* [Try it] Search the data for the string "SQUARE", and report each line where it is found.

* [Given data]

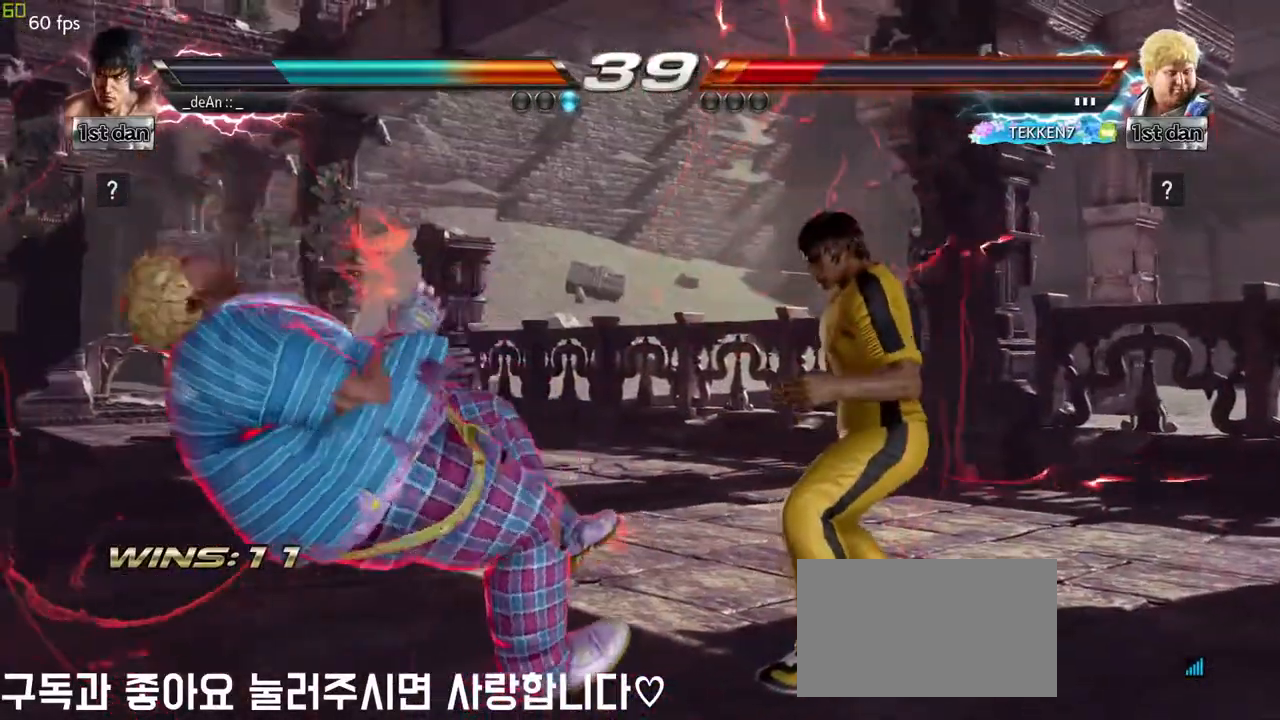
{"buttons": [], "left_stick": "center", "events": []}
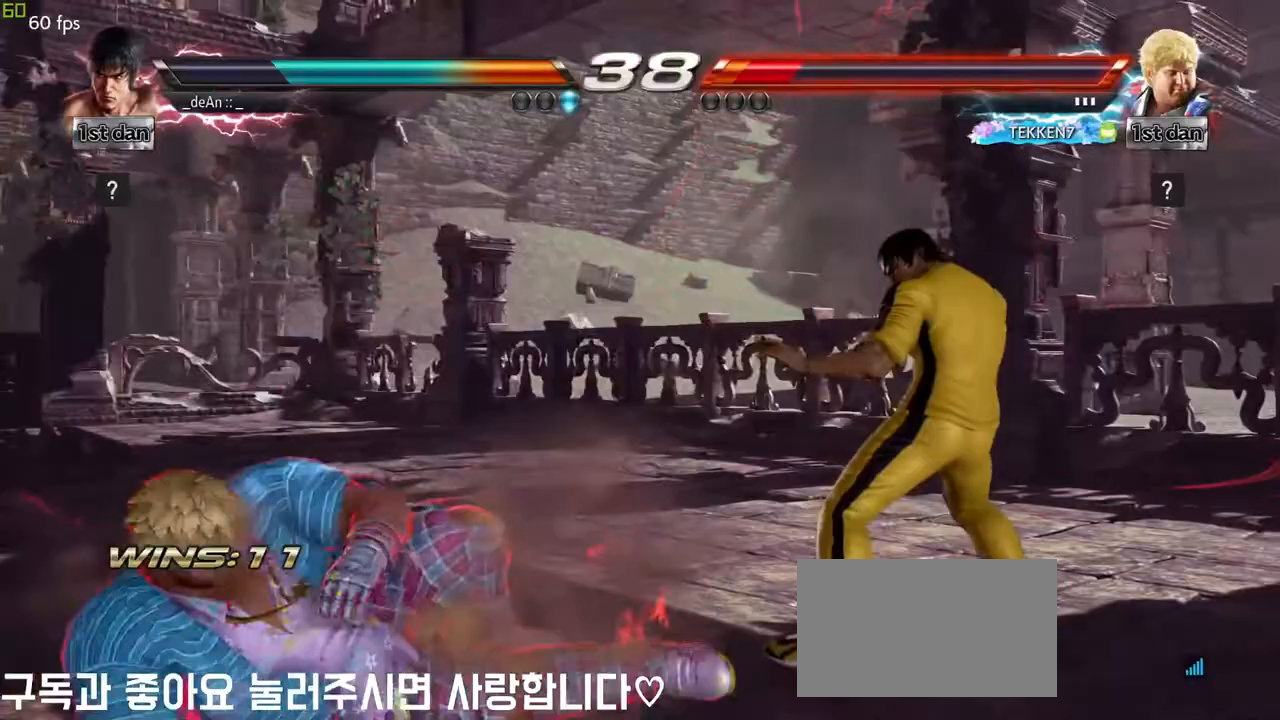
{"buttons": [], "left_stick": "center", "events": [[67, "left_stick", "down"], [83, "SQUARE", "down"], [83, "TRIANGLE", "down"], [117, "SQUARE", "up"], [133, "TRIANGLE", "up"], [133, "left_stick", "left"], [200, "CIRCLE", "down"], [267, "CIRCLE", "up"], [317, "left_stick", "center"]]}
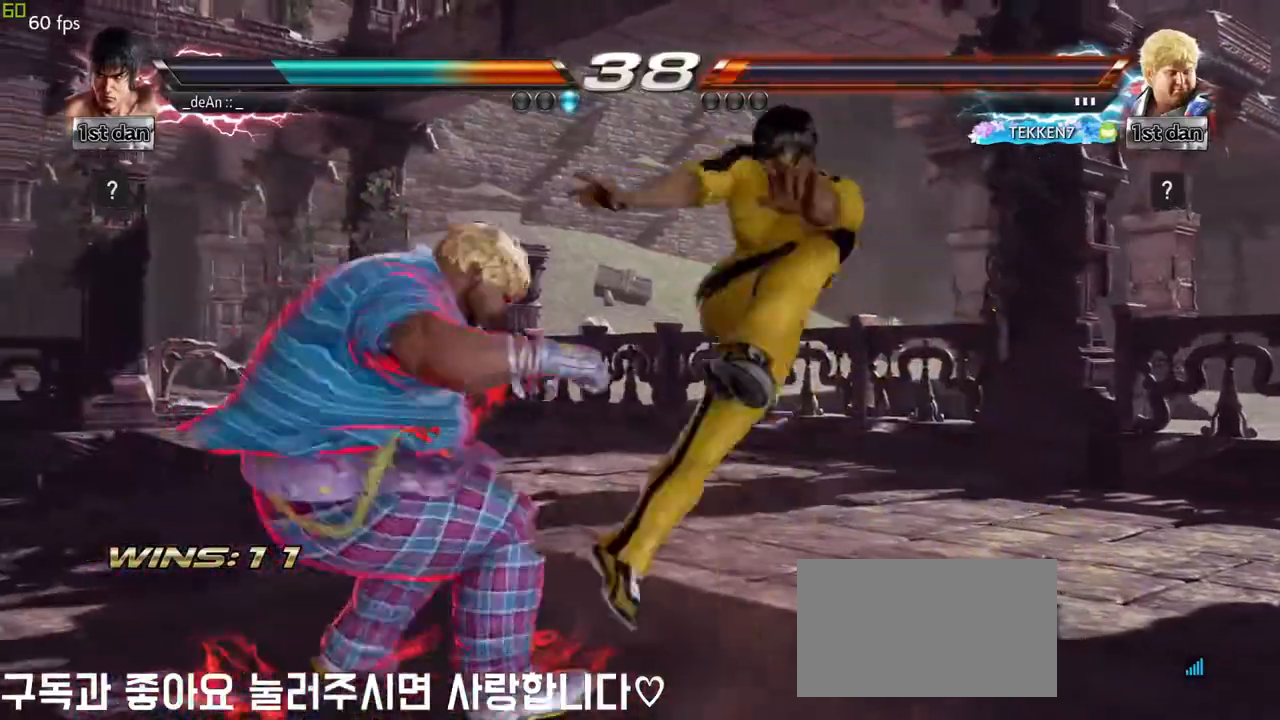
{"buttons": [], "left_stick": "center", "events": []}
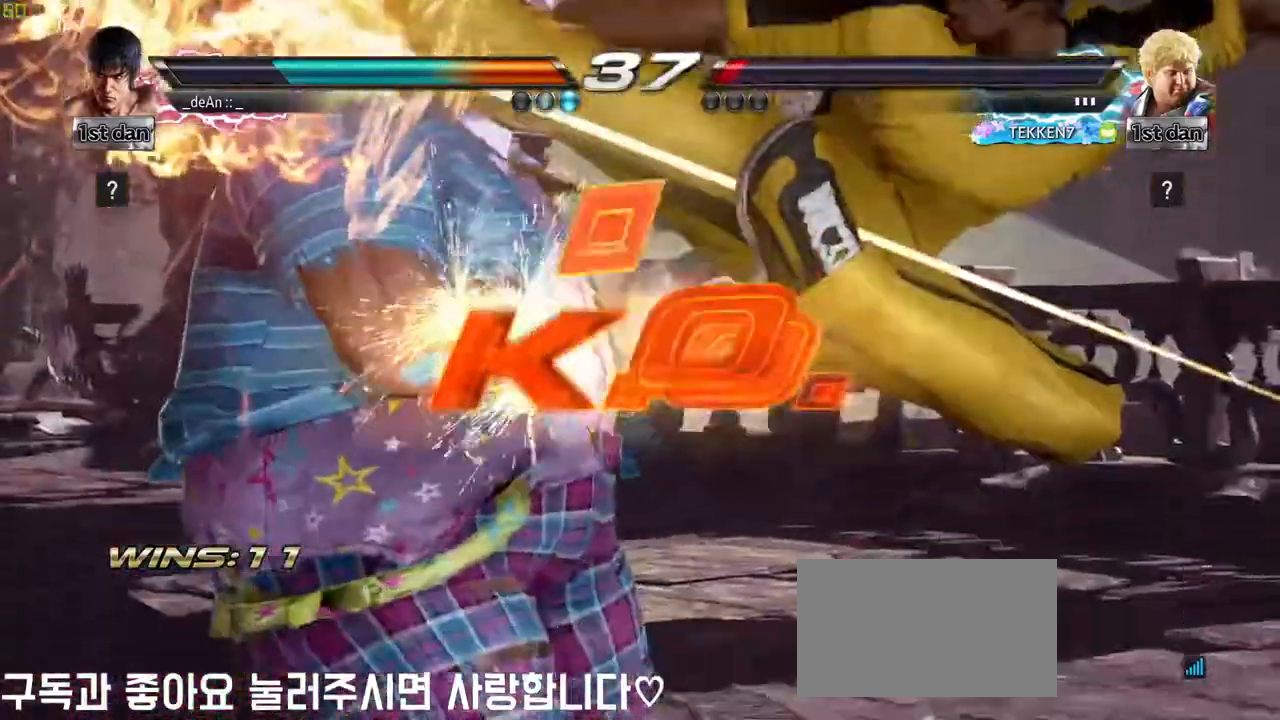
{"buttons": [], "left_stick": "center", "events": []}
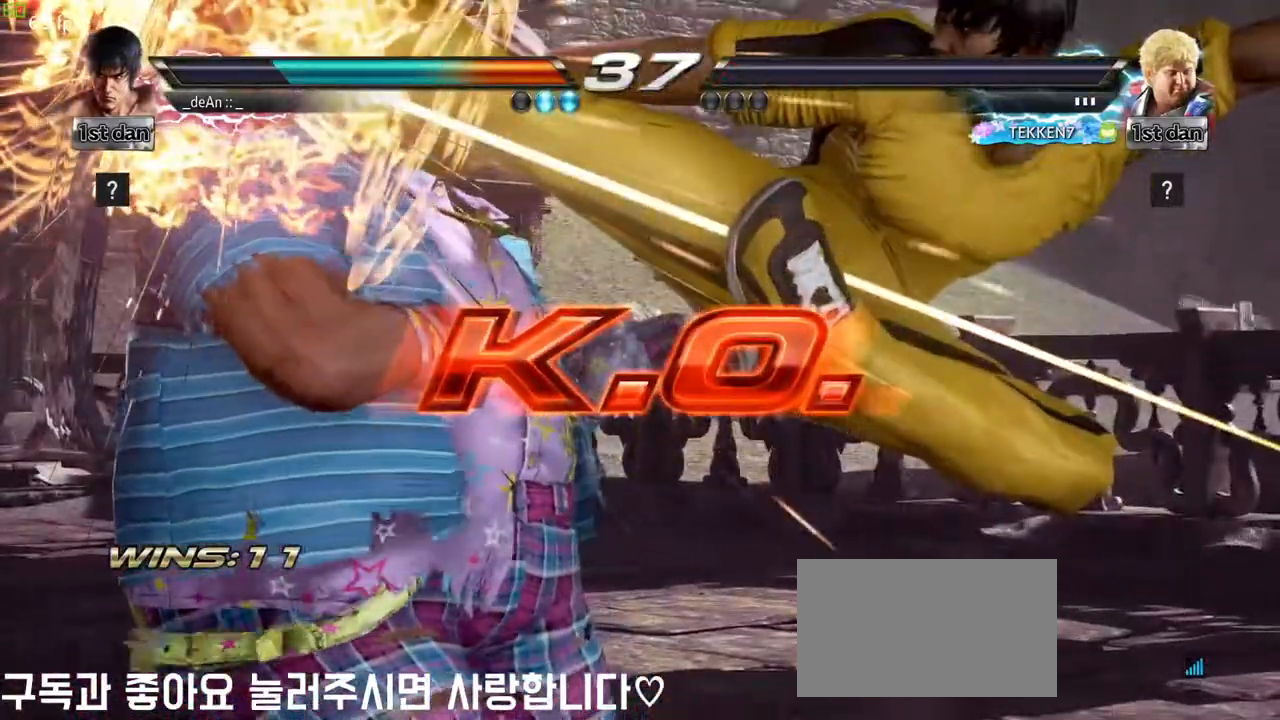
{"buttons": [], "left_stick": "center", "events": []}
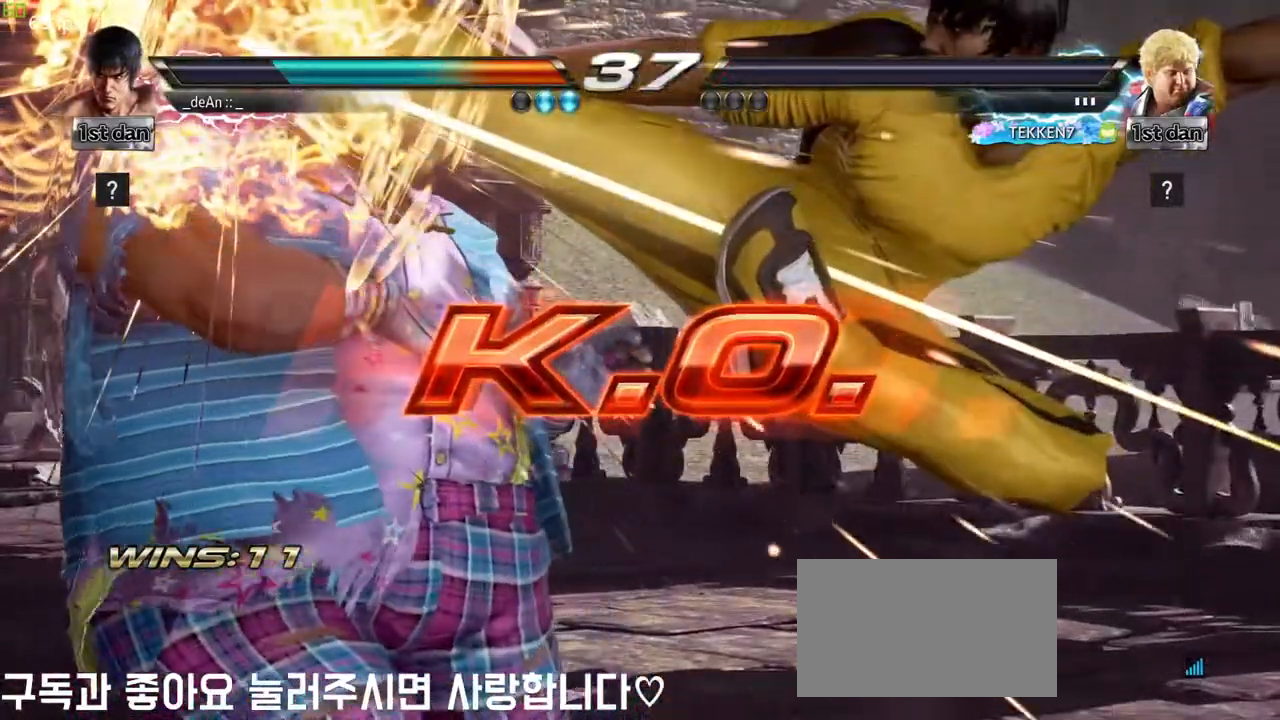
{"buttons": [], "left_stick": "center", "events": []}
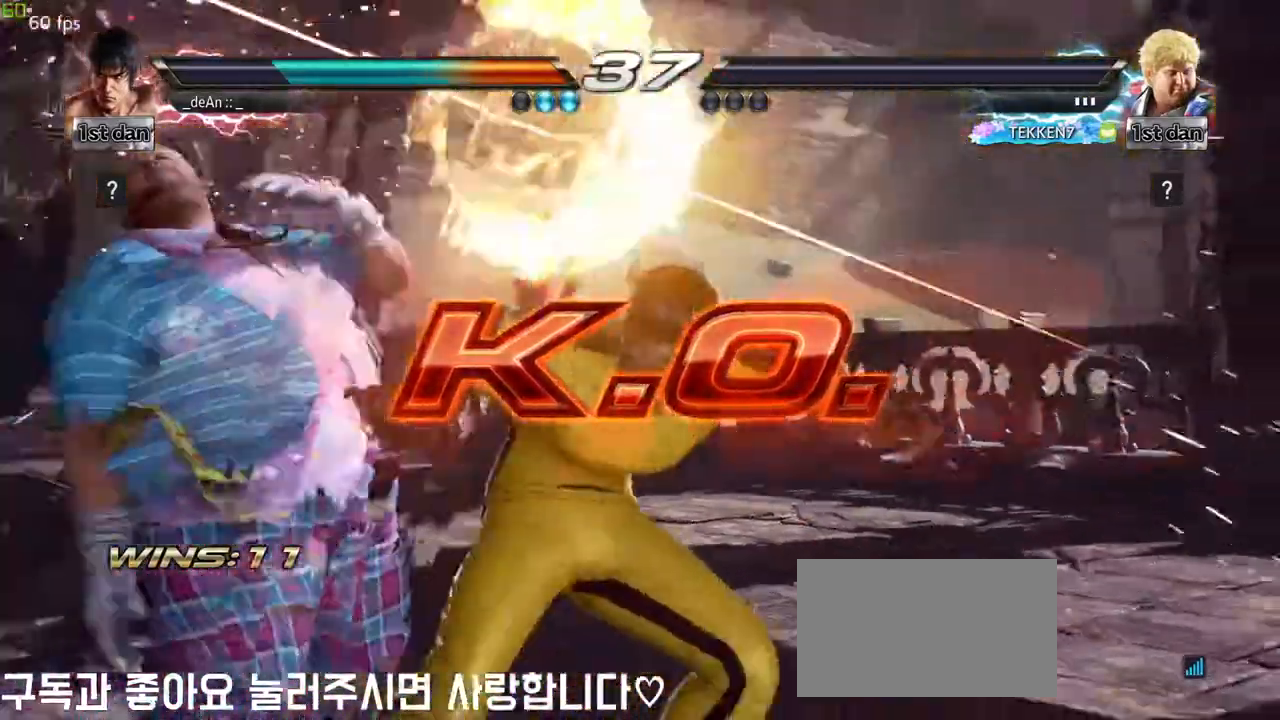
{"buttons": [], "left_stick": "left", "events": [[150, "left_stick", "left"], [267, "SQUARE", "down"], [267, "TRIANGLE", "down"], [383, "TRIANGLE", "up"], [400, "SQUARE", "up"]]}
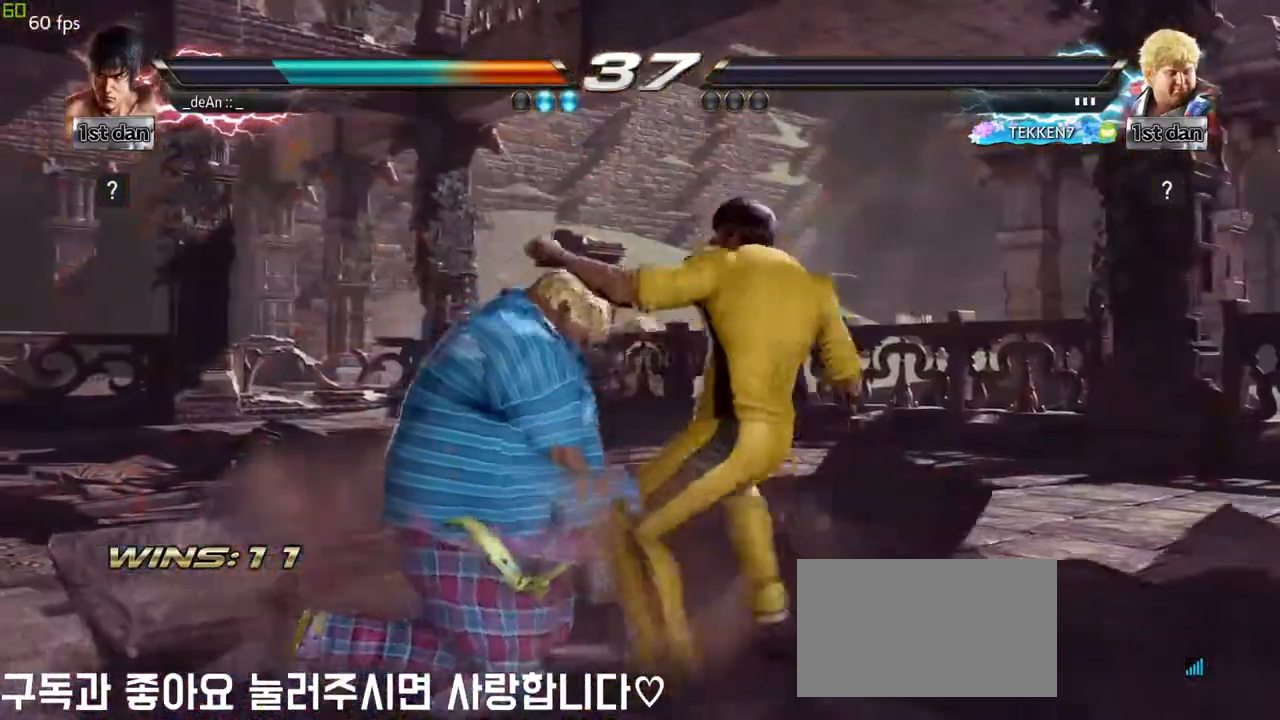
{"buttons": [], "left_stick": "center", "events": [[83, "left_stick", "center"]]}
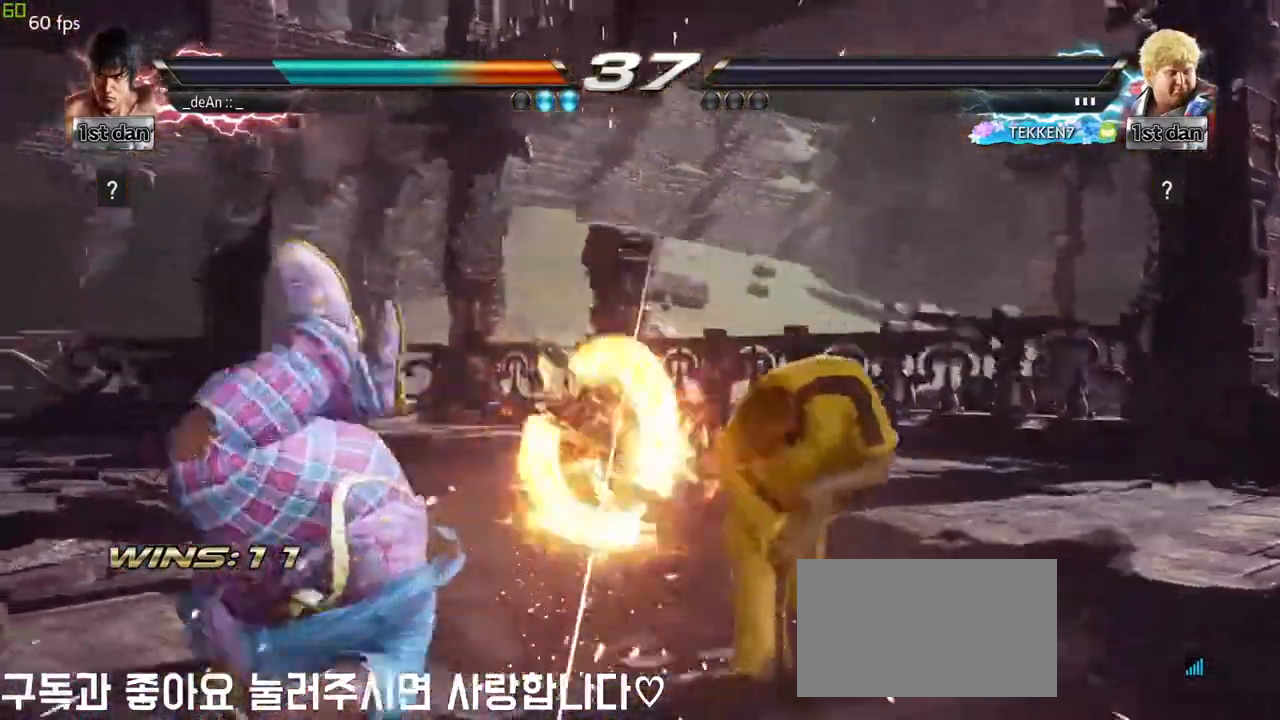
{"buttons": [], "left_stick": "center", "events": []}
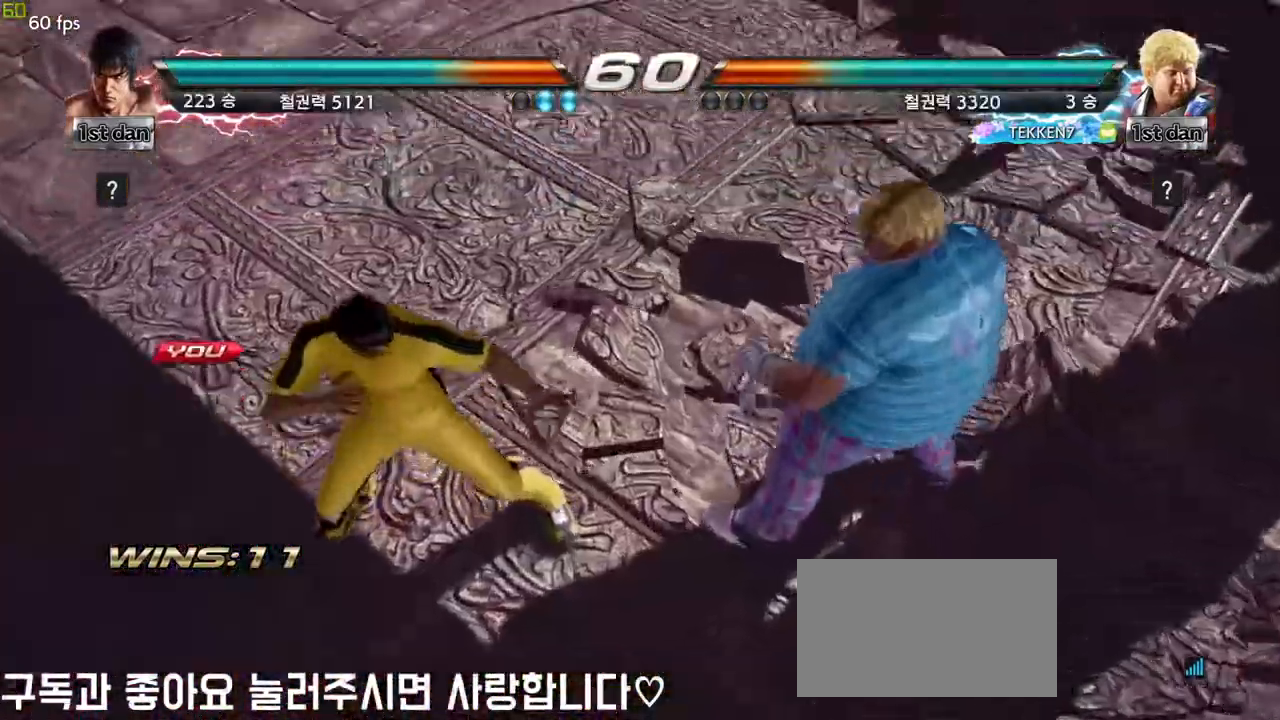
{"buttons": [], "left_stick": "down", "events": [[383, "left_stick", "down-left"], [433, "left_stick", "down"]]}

* [Output of the task]
{"buttons": [], "left_stick": "center", "events": [[67, "left_stick", "down"], [83, "SQUARE", "down"], [83, "TRIANGLE", "down"], [117, "SQUARE", "up"], [133, "TRIANGLE", "up"], [133, "left_stick", "left"], [200, "CIRCLE", "down"], [267, "CIRCLE", "up"], [317, "left_stick", "center"]]}
{"buttons": [], "left_stick": "left", "events": [[150, "left_stick", "left"], [267, "SQUARE", "down"], [267, "TRIANGLE", "down"], [383, "TRIANGLE", "up"], [400, "SQUARE", "up"]]}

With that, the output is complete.